Golden image tests are a type of end-to-end test where a rendered image is captured and compared against an existing known-good image. This test is ran in our CI against all PRs, but you can also run it locally with cargo campfire golden-images.

Golden images on CI

To debug why the CI fails, download the screenshots.zip file from the build artifacts, and look in the logs of the CI. The screenshots.zip will show what image the CI produced.

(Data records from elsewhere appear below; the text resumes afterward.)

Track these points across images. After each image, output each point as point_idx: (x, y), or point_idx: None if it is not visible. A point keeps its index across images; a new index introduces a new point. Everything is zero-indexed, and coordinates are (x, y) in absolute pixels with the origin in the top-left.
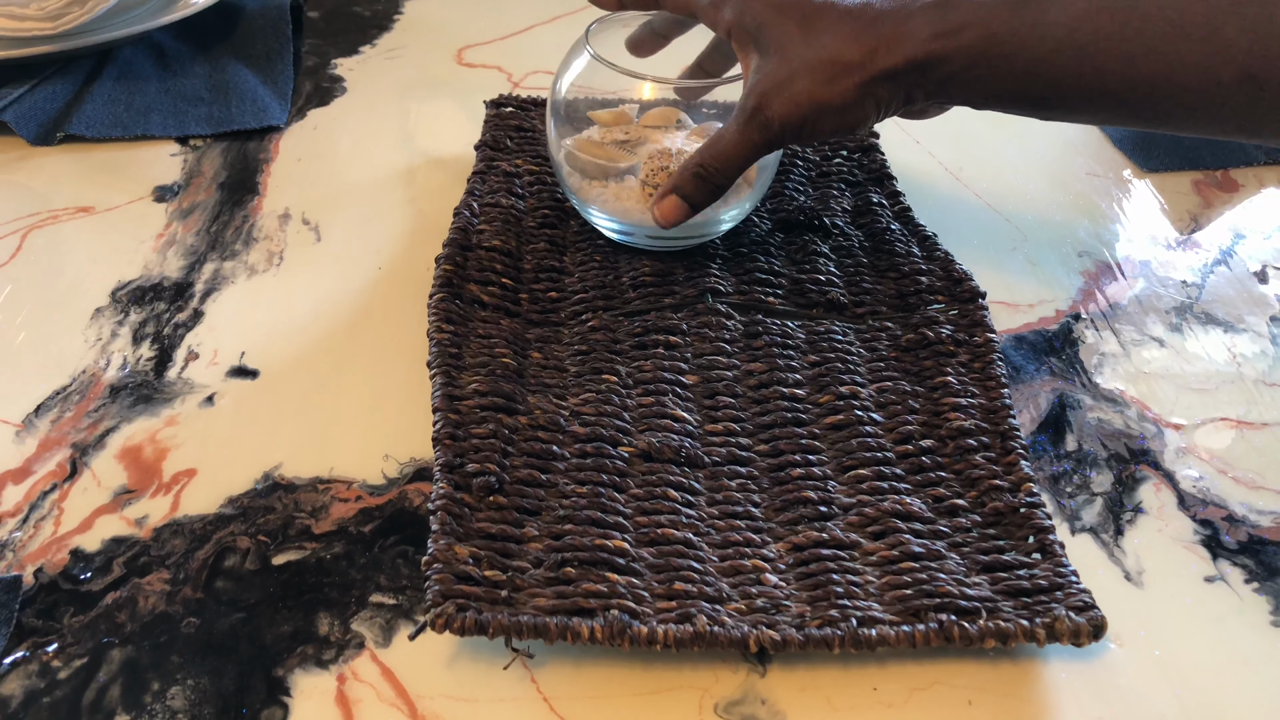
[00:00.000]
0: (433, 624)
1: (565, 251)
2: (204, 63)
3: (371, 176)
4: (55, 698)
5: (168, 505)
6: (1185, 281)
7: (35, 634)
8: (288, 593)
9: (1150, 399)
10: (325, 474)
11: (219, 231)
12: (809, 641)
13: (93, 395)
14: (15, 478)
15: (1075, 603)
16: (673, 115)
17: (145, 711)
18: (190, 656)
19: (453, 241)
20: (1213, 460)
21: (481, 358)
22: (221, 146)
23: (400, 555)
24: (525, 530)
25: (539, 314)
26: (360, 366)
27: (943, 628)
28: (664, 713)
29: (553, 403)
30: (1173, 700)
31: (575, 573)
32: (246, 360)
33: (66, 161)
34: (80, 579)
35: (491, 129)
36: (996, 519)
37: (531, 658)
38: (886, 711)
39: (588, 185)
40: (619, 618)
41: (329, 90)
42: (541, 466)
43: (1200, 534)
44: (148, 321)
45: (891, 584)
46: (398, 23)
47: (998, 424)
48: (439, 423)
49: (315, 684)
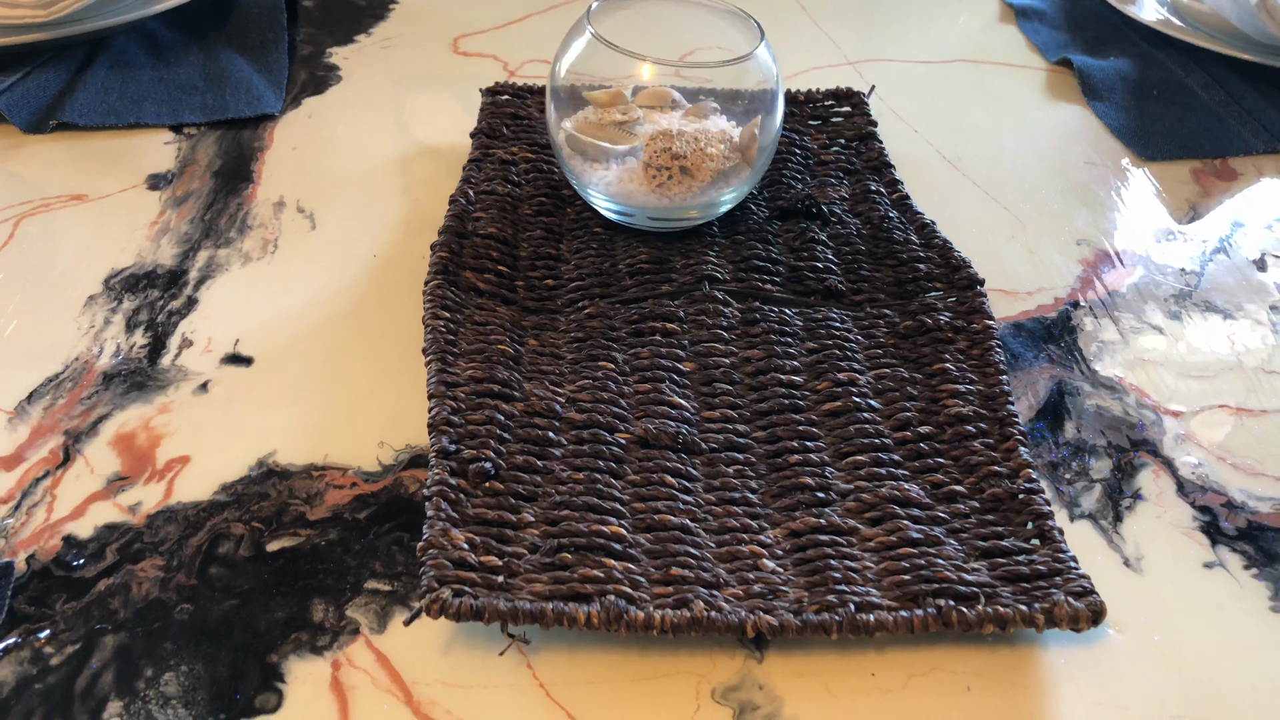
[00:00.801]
0: (428, 609)
1: (562, 239)
2: (198, 51)
3: (366, 165)
4: (48, 684)
5: (161, 492)
6: (1184, 269)
7: (27, 620)
8: (282, 579)
9: (1149, 386)
10: (320, 461)
11: (213, 219)
12: (806, 627)
13: (86, 382)
14: (7, 464)
15: (1074, 588)
16: (666, 95)
17: (139, 698)
18: (184, 643)
19: (448, 229)
20: (1212, 447)
21: (478, 345)
22: (216, 135)
23: (395, 542)
24: (521, 516)
25: (535, 301)
26: (355, 354)
27: (941, 613)
28: (661, 698)
29: (549, 389)
30: (1172, 685)
31: (572, 558)
32: (240, 348)
33: (59, 149)
34: (73, 565)
35: (488, 116)
36: (995, 505)
37: (528, 644)
38: (884, 697)
39: (589, 168)
40: (615, 603)
41: (324, 79)
42: (538, 453)
43: (1199, 520)
44: (141, 309)
45: (889, 570)
46: (393, 11)
47: (996, 410)
48: (434, 409)
49: (310, 670)
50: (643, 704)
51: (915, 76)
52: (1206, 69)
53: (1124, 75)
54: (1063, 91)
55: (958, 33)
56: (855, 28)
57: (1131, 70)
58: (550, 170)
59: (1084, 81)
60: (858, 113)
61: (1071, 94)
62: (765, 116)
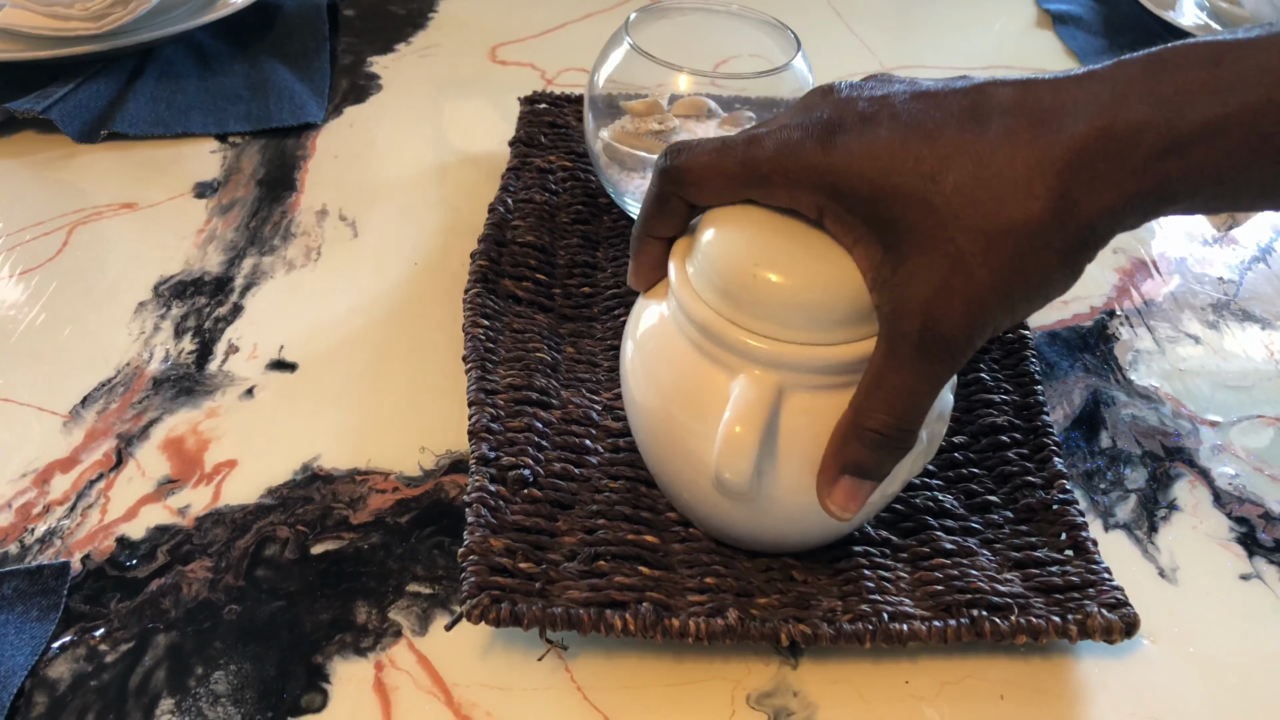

Running golden images locally

To update golden images, run cargo campfire golden-images update. This renders and saves a new set of golden images and replaces existing images. To check against existing golden images, run cargo campfire golden-images check. This renders a new set of golden images and compares against existing images using a perceptual image difference metric.

Filtering tests

Running cargo campfire golden-images --prefix ui check will only check tests which begin with ui prefix.

Common failures

  • If your test includes anything that animates over time, this is likely to fail the golden image test because the current golden image test implementation does not attempt to exactly synchronize global time between runs. As a result, the test may never pass as the animation will never be in exactly the same pose. All tests should be static by default.

Flakiness

There are known situations where a test might fail seemingly randomly, even if the images look perceptually identical. These situations include:

  • The golden image was generated on real graphics hardware - for example, on the contributor’s computer - while the CI version runs llvmpipe, which is a software rasterizer. This might cause small imperceptible differences. There are currently no clean solutions to this other than increasing the error threshold and/or re-generating the image using golden-images update.
  • Timing out. Each test runs with a timeout, which may fail the test if it takes too long to produce an image. On a powerful enough local machine, this might not be an issue, but execution times are less predictable in Github Actions. In these cases, the timeout can be increased or the test can be optimized.

Releasing

  1. Run cargo campfire release update-version new_version_here to update the Ambient version across the crates and documentation.
  2. Run cargo campfire doc runtime to update the documentation from the codebase.
  3. If a new system dependency was added, ensure it is added to docs/src/installing.md and Dockerfile.
  4. Run cargo campfire package check-all and ensure all guest packages build without errors.
  5. Run cargo campfire package run-all and visually verify that they work as expected.
  6. Use cargo campfire release check to check that the release is ready.
  7. Update the CHANGELOG.md at the root of the repository. Copy the unreleased block, set the version and date on the copy, and then empty out the unreleased block for the next release.
  8. Make a commit with the above changes, and create a tag v0.X.Y.
  9. Push to origin.
  10. If this is a new major release (e.g. 0.2.0), immediately update the version using cargo campfire release update-version to the next major release suffixed by dev (e.g. 0.3.0-dev) and push that up (but do not tag it). This is to disambiguate in-development major releases from stable ones. If we need to update the released version, we will branch off from the release, cherry-pick relevant hotfixes, and cut a new release from that branch.
  11. Update the tutorial and tutorial project with the latest deployments. Ensure the version of the repository used for the website is updated, too.